The Office of Labor Statistics (BLS) has suspended data collection after years of what economists describe as a sub -financing of the agency, both under Republican and Democratic administrations. The situation has been aggravated by the unprecedented campaign of the Trump administration to restructure the government through deep cuts of mass expenses and dismissals of public employees.
Allowing the need to “adapt the workload of the survey to resources levels”, the Office of Labor Statistics (BLS) completely suspended the collection of IPC data in a city in Nebraska, Utah and New York. It also suspended compilation on an average of 15% of the sample in the other 72 areas. This has led the BLS to use imputations to complete the missing information.
The proportion of imputation of different cells in the CPI data has increased from 10% in July 2024 to 32%. This imputation, that the Office of Labor Statistics (BLS) uses when all prices in the cell of origin are available, maintains the category of the article, but expands the geography. The origin cell method, considered of higher quality by economists, uses the average price of the same article in the same location as the price of the missing product.
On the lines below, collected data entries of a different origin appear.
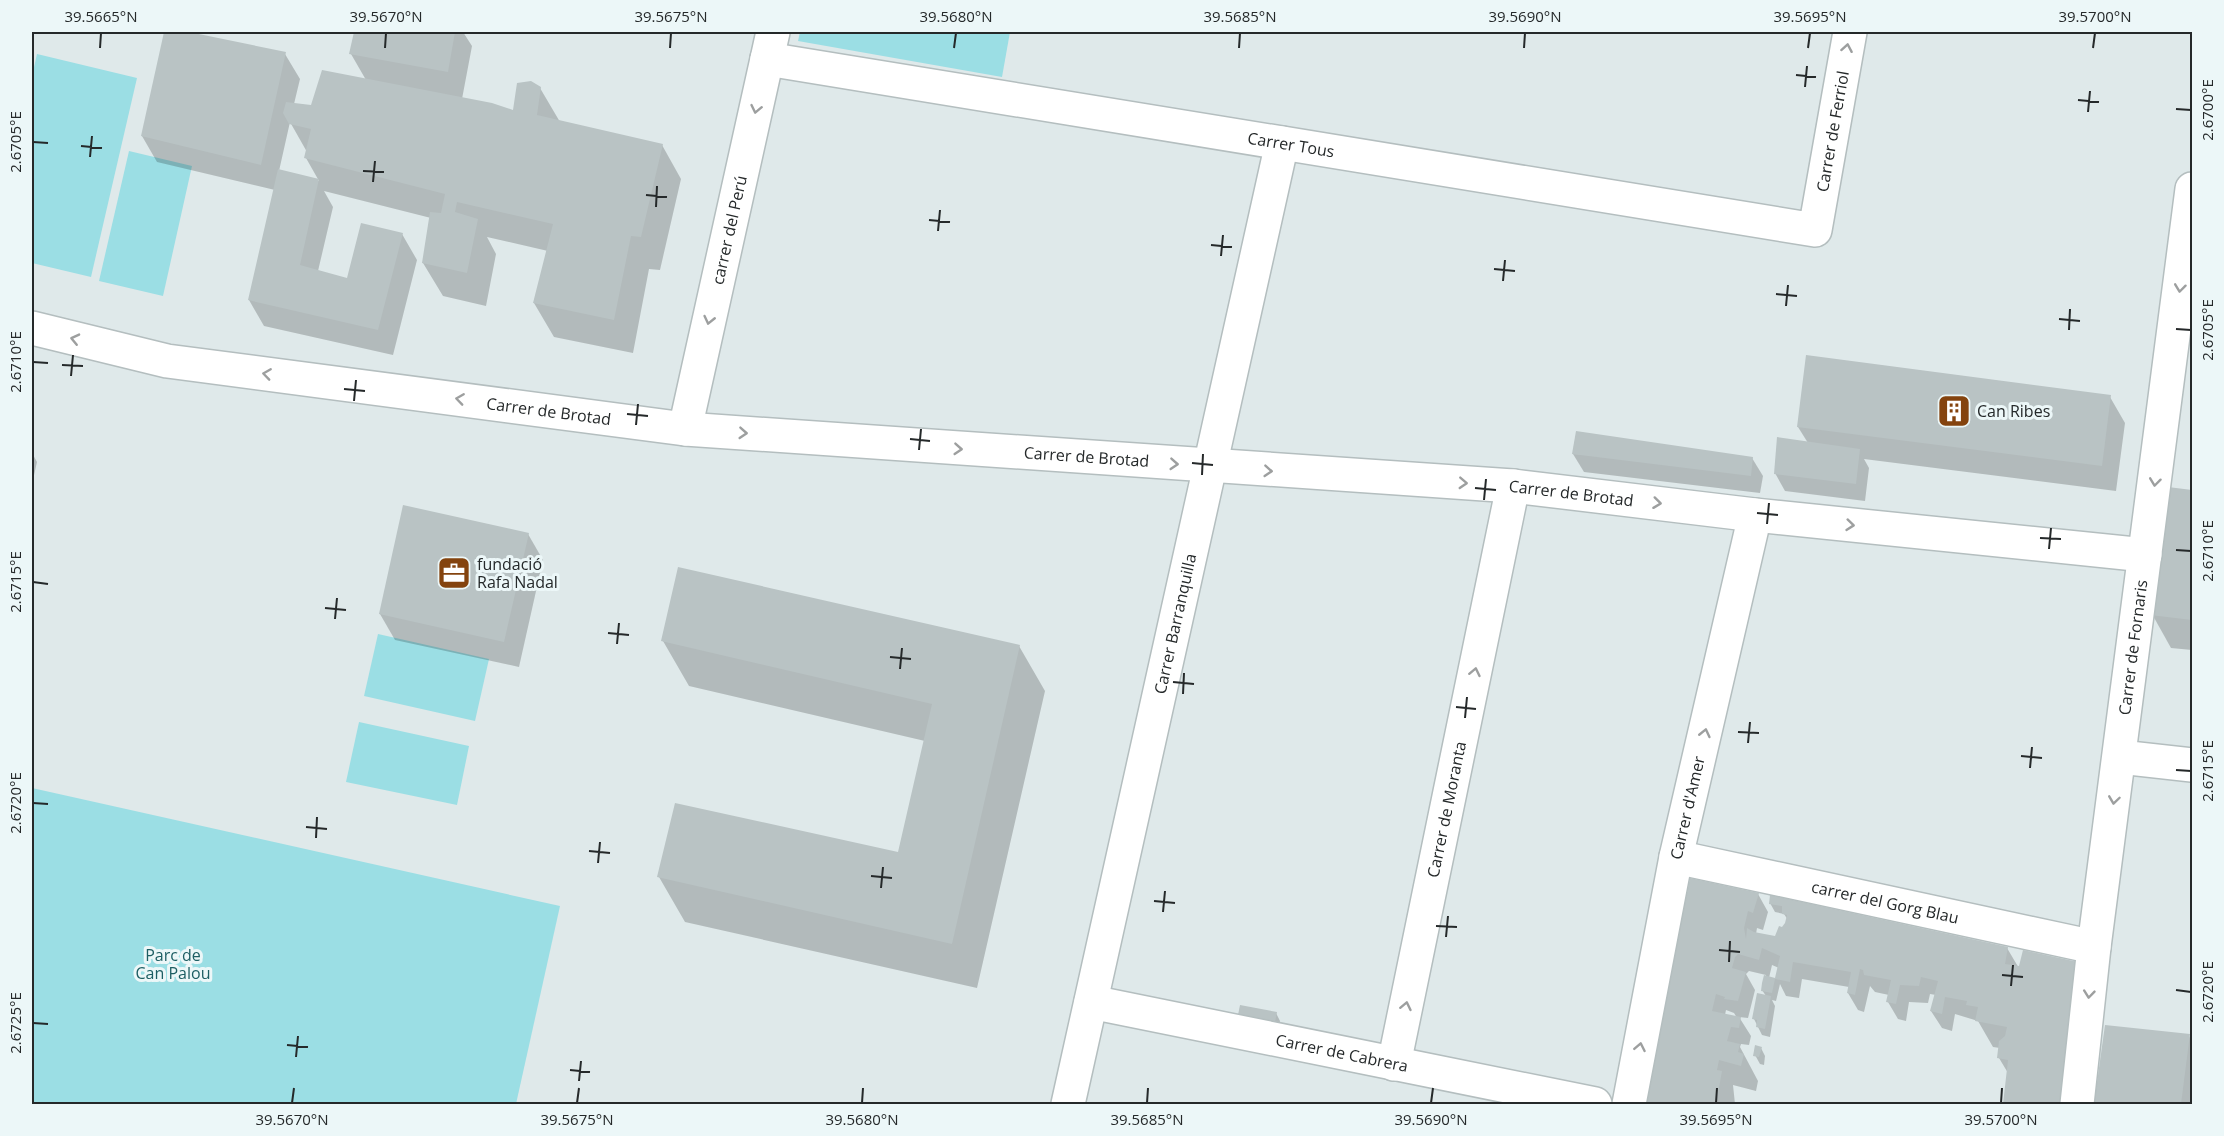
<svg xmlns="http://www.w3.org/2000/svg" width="2224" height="1136" font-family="'Open Sans',sans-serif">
<rect width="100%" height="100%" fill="#dfe9ea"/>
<g fill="#9bdee4">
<polygon points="800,32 1010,32 1002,77 798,41"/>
<polygon points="37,54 137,78 91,277 32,263 32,76"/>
<polygon points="129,151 192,166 163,296 99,281"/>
<polygon points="378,634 489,659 475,721 364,696"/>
<polygon points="359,722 469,746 457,805 346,782"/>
<polygon points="32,788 560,906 516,1104 32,1104"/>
</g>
<g fill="#0003" fill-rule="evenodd">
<path d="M165,32H182L285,54L300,79L294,104L312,107L366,80L351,54L355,32H463L472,46L462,99L514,112L540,88L560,122L662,145L681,179L660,270L649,269L633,353L554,337L534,303L548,251L487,237L496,254L486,306L443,296L423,263L431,218L324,191L333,207L318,271L348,279L402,234L417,260L393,355L264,326L249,300L275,190L157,162L142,136ZM290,122L307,152L306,158L319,181L279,171Z"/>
<polygon points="2110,397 2125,423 2116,491 1864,459 1869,468 1865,501 1785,491 1775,473 1808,443 1798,427"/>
<polygon points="32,453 37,462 32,484"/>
<polygon points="1573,454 1752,458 1763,476 1760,493 1584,472"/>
<polygon points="2169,488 2192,492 2192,650 2171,648 2152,614"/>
<polygon points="528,534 543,560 519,667 395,640 380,614"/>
<polygon points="663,641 1019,646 1045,691 977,988 685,922 659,877 899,854 925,741 689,686"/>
<path d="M1758,894L1768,912L1763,930L1757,928L1756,934L1776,938L1788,920L1784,914L1775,912L1770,903L2007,948L2020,970L2077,1104H2004L2008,1073L1999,1058L2000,1048L1993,1047L1978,1021L1955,1014L1952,1031L1942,1028L1931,1011L1936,995L1930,994L1928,1003L1909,1002L1906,1021L1898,1019L1888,1002L1889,995L1875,992L1870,986L1864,1012L1858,1010L1848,993L1849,987L1802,979L1799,998L1786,996L1780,984L1776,1001L1772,1000L1775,1006L1770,1037L1762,1035L1754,1019L1766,996L1762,990L1766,975L1749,971L1746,974L1755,990L1748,1018L1739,1017L1751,1036L1749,1045L1741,1044L1740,1047L1758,1081L1756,1091L1733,1085L1735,1104H1645L1660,1036ZM1772,965L1779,968L1776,979L1769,978ZM1726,1010L1734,1013L1737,1018L1725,1015Z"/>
<polygon points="1241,1007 1276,1013 1280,1021 1277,1039"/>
<polygon points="2106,1027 2189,1036 2192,1041 2192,1104 2095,1104"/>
<polygon points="1761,1048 1765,1056 1764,1065 1760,1064 1755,1055"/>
</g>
<g fill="#b9c3c4">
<polygon points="164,32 189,32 286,52 261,165 141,136"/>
<polygon points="354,32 455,32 448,72 349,54"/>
<polygon points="322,70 492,103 513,110 517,83 531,81 541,87 537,115 663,144 641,237 631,236 614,320 533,303 553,224 457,202 455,212 478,219 467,273 422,263 430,212 441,213 445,194 304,158 311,129 289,124 283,113 286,102 311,105"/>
<polygon points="278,169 319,179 300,265 347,278 361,223 403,233 378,330 248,300"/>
<polygon points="1806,355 2111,395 2102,466 1797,427"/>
<polygon points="1576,431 1753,457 1751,476 1572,454"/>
<polygon points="1777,437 1860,449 1856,484 1774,474"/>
<polygon points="2168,487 2192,490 2192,620 2150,615"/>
<polygon points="403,505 529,533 504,642 379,614"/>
<polygon points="678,567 1020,645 952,944 657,877 675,803 898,852 932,704 661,641"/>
<polygon points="1690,878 1759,893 1753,913 1748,911 1744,928 1746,939 1747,928 1754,932 1775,936 1779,926 1782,927 1785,923 1787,915 1782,914 1782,906 1769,904 1770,895 2008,947 2005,964 2019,966 2023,950 2078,962 2060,1104 2003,1104 2008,1060 1997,1058 1999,1041 2005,1036 2007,1027 1975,1021 1978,1007 1966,1005 1967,1001 1945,997 1942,1014 1930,1011 1938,981 1921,977 1919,986 1900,985 1896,1004 1886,1002 1891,980 1864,975 1863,970 1860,969 1855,995 1847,993 1851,972 1793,962 1790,982 1775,979 1772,993 1761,991 1762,983 1764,975 1775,978 1780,956 1762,948 1759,960 1738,954 1735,957 1732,968 1746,972 1738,1001 1724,999 1725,997 1716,994 1712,1011 1741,1017 1739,1028 1731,1027 1727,1041 1740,1044 1738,1052 1744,1054 1741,1066 1719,1060 1717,1070 1722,1071 1716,1104 1644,1104"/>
<polygon points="1757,993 1771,996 1765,1029 1756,1027 1757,1020 1752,1019"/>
<polygon points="1240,1005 1277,1012 1273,1032 1236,1025"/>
<polygon points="2105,1025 2190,1034 2181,1104 2094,1104"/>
<polygon points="1755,1045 1762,1047 1759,1057 1753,1056"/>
</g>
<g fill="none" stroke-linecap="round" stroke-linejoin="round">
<g stroke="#b4bebf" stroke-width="36">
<g id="minor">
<path id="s1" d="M767,59L1815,230L1850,32"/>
<path id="s2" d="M32,328L167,361L685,429L1513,486L1755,515L2145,555"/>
<path id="s3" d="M685,429L773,32"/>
<polyline points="2120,757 2192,765"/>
<path id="s4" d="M1676,857L2094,947"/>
<path id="s5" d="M1091,1002L1595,1104"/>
<path id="s6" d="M1394,1064L1513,486"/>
<path id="s7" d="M1068,1104L1282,143"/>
<path id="s8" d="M1629,1104L1676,857L1755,515"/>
<path id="s9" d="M2077,1104L2094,947L2192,189"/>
</g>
</g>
<use href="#minor" stroke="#fff" stroke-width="33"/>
</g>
<defs><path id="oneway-chevron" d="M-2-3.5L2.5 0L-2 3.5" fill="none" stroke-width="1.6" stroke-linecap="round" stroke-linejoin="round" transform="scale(1.5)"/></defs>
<g stroke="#9d9f9f">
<use href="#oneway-chevron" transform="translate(1847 48) rotate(-80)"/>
<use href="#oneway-chevron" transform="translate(756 109) rotate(102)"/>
<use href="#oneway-chevron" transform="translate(2180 288) rotate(97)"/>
<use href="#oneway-chevron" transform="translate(709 320) rotate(103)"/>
<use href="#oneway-chevron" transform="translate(75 339) rotate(-167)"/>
<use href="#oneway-chevron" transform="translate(267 374) rotate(-172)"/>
<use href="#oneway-chevron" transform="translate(460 399) rotate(-172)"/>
<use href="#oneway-chevron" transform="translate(743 433) rotate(4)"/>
<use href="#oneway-chevron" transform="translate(958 449) rotate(4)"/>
<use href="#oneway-chevron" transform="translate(1174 464) rotate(4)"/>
<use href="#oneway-chevron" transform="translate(1268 471) rotate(4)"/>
<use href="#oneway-chevron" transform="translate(2155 482) rotate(97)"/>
<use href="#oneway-chevron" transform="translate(1463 483) rotate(3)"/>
<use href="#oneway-chevron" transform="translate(1657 503) rotate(7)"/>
<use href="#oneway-chevron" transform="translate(1850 525) rotate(6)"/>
<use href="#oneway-chevron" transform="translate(1475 672) rotate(-78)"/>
<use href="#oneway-chevron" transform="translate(1705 733) rotate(-77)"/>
<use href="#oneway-chevron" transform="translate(2114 800) rotate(98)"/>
<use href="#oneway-chevron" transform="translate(2089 994) rotate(96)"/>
<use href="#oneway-chevron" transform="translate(1406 1006) rotate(-78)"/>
<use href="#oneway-chevron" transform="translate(1640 1047) rotate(-79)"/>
</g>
<path fill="none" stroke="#25292a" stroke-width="2" d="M100,48L101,33M385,48L386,33M670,48L671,33M954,48L956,33M1239,48L1240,33M1524,48L1525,33M1808,48L1810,33M2093,48L2095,33M1796,75L1816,77M1805,87L1807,66M2078,100L2099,102M2176,109L2191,110M2088,112L2090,91M33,142L48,143M81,146L102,148M90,157L92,136M363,171L384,172M373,182L375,161M646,195L667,197M656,207L657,186M929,220L950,222M938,231L940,210M1211,245L1232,247M1221,256L1223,235M1494,269L1515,271M1503,281L1505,260M1776,294L1797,296M1786,306L1788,285M2059,319L2080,321M2176,329L2191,330M2069,330L2070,309M33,362L48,363M62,365L83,366M71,376L73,355M344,389L365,391M354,401L356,380M627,414L648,416M636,425L638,404M910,439L930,441M919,450L921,429M1192,463L1213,465M1202,475L1203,454M1475,488L1496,490M1484,500L1486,479M1757,513L1778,515M1767,524L1769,503M2040,538L2061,539M2049,549L2051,528M2176,550L2191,551M33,582L48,584M325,608L346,610M335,619L337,598M608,633L629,635M617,644L619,623M890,657L911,659M900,669L902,648M1173,682L1194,684M1183,694L1184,673M1456,707L1476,709M1465,718L1467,697M1738,732L1759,733M1748,743L1750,722M2021,756L2042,758M2030,768L2032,747M2176,770L2191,771M33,803L48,804M306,827L327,829M316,838L317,817M589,851L610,853M598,863L600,842M871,876L892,878M881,888L883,867M1154,901L1175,903M1163,912L1165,891M1436,926L1457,927M1446,937L1448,916M1719,950L1740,952M1729,962L1730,941M2002,975L2023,977M2011,986L2013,965M2176,990L2191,992M33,1023L48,1024M287,1045L308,1047M296,1057L298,1036M570,1070L590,1072M579,1081L581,1061M292,1103L294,1088M577,1103L579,1088M862,1103L863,1088M1147,1103L1148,1088M1431,1103L1433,1088M1716,1103L1717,1088M2001,1103L2002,1088"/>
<defs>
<g id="building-square" transform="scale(1.725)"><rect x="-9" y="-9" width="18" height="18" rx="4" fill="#84430e" stroke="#ecf7f8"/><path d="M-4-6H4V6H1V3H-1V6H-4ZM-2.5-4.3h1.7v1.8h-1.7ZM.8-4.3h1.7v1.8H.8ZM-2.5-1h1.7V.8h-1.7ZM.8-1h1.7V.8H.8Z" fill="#fff"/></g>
<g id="office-square" transform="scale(1.725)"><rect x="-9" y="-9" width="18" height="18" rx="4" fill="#84430e" stroke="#ecf7f8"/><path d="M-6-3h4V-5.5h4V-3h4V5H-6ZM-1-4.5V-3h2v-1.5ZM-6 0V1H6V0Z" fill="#fff"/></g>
</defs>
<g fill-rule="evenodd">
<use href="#building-square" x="1954" y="411"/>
<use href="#office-square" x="454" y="573"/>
</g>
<g text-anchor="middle" stroke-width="6" stroke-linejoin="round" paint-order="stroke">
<g font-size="16" fill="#25292a" stroke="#ecf7f8">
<text dy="6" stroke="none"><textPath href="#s1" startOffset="1162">Carrer de Ferriol</textPath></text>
<text dy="6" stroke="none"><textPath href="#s1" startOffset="531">Carrer Tous</textPath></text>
<text dy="6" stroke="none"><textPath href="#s3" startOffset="204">carrer del Perú</textPath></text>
<text dy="6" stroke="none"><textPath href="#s2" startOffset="524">Carrer de Brotad</textPath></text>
<text dy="6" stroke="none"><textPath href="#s2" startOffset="1064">Carrer de Brotad</textPath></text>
<text dy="6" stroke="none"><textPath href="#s2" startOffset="1550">Carrer de Brotad</textPath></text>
<text dy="6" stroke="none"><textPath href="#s7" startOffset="492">Carrer Barranquilla</textPath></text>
<text dy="6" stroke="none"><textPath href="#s9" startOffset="460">Carrer de Fornaris</textPath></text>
<text dy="6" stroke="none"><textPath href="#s8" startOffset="302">Carrer d'Amer</textPath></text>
<text dy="6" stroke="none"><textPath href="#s6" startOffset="260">Carrer de Moranta</textPath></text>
<text dy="6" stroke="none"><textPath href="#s4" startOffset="214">carrer del Gorg Blau</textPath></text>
<text dy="6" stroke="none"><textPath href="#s5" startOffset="256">Carrer de Cabrera</textPath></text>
</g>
<g font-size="16" fill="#25292a" stroke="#ecf7f8" text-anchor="start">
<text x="1977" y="417">Can Ribes</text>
<text x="477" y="570">fundació<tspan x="477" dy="18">Rafa Nadal</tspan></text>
</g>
<g font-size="16" fill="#1d5e63" stroke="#ecf7f8">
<text x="173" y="961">Parc de<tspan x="173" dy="18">Can Palou</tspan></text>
</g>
</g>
<rect width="2224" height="1136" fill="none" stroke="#ecf7f8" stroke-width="66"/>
<rect x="33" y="33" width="2158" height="1070" fill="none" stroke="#25292a" stroke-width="2"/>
<g font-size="15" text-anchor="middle" fill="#25292a">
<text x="101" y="22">39.5665°N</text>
<text x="386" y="22">39.5670°N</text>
<text x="671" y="22">39.5675°N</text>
<text x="956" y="22">39.5680°N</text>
<text x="1240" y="22">39.5685°N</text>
<text x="1525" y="22">39.5690°N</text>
<text x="1810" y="22">39.5695°N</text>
<text x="2095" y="22">39.5700°N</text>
<text transform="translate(2208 110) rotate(-90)" y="5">2.6700°E</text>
<text transform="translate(16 142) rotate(-90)" y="5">2.6705°E</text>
<text transform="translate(2208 330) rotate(-90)" y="5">2.6705°E</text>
<text transform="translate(16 362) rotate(-90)" y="5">2.6710°E</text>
<text transform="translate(2208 551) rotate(-90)" y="5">2.6710°E</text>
<text transform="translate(16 582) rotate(-90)" y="5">2.6715°E</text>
<text transform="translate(2208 771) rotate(-90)" y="5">2.6715°E</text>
<text transform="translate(16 803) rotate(-90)" y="5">2.6720°E</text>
<text transform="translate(2208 992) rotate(-90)" y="5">2.6720°E</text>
<text transform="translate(16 1023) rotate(-90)" y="5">2.6725°E</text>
<text x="292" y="1125">39.5670°N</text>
<text x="577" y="1125">39.5675°N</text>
<text x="862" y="1125">39.5680°N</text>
<text x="1147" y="1125">39.5685°N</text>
<text x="1431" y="1125">39.5690°N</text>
<text x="1716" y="1125">39.5695°N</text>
<text x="2001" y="1125">39.5700°N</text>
</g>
</svg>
Economists said the data would follow closely to detect greater volatility derived from these measures and any change in the trend when the new commissioner assumes its functions.
“It will be interesting to see if the data follow the trajectory we anticipate, given the well -known impact of tariffs,” said Elizabeth Renter, a senior economist from Nerdwallet. “One of the many problems that this guard change presents is the increase in skepticism on data quality. It could be difficult to determine if data changes reflect real improvements.”